Use for user story writing, competitive research, roadmap prioritization, stakeholder communication, and PRD drafting. Best for reducing repetitive documentation and research work.

✗ Avoid When

Avoid for strategic product vision (requires deep customer empathy), pricing decisions (needs market and financial expertise), or when face-to-face customer discovery is more valuable than speed.

Learning Path

  1. 1Basic: user stories, feature specs, status updates
  2. 2Intermediate: competitive analysis, prioritization frameworks, PRDs
  3. 3Advanced: product strategy, go-to-market planning, OKR setting
  4. 4Expert: product vision, market positioning, business model innovation

Discussion

Product Hunt–style comments (not star reviews)
  • No comments yet — start the thread.
general reviews

Ratings

4.525 reviews
  • Chaitanya Patil· Dec 28, 2024

    schema-exploration reduced setup friction for our internal harness; good balance of opinion and flexibility.

  • Rahul Santra· Nov 27, 2024

    schema-exploration is among the better-maintained entries we tried; worth keeping pinned for repeat workflows.

  • Meera Jain· Nov 27, 2024

    Keeps context tight: schema-exploration is the kind of skill you can hand to a new teammate without a long onboarding doc.

  • Piyush G· Nov 19, 2024

    I recommend schema-exploration for anyone iterating fast on agent tooling; clear intent and a small, reviewable surface area.

  • Pratham Ware· Oct 18, 2024

    Keeps context tight: schema-exploration is the kind of skill you can hand to a new teammate without a long onboarding doc.

  • Chen Huang· Oct 18, 2024

    schema-exploration is among the better-maintained entries we tried; worth keeping pinned for repeat workflows.

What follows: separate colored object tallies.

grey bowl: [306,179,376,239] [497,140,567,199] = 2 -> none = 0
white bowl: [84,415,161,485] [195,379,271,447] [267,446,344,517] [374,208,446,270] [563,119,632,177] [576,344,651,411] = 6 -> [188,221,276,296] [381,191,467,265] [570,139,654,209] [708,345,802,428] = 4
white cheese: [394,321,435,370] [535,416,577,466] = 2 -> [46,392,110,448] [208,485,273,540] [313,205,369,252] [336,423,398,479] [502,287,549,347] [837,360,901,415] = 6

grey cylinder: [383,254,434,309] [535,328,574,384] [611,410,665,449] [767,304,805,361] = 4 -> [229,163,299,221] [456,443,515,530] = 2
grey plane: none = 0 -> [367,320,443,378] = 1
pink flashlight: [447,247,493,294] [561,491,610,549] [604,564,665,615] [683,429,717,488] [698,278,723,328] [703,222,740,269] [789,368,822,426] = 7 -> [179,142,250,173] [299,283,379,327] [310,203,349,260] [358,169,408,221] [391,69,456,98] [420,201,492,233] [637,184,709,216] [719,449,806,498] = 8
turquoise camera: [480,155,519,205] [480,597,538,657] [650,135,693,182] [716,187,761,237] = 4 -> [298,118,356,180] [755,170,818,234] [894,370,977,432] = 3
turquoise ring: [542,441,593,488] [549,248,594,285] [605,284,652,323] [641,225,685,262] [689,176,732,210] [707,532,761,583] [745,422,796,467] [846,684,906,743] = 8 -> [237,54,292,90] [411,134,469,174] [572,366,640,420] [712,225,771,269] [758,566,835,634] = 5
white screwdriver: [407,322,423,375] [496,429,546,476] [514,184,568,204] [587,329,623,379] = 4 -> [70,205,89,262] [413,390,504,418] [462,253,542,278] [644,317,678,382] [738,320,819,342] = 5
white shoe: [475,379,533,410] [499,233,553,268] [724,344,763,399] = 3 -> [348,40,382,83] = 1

  • Shikha Mishra· Oct 10, 2024

    Useful defaults in schema-exploration — fewer surprises than typical one-off scripts, and it plays nicely with `npx skills` flows.

  • Li Jain· Oct 6, 2024

    Useful defaults in schema-exploration — fewer surprises than typical one-off scripts, and it plays nicely with `npx skills` flows.

  • Li Ghosh· Sep 25, 2024

    schema-exploration has been reliable in day-to-day use. Documentation quality is above average for community skills.

  • Yash Thakker· Sep 1, 2024

    schema-exploration has been reliable in day-to-day use. Documentation quality is above average for community skills.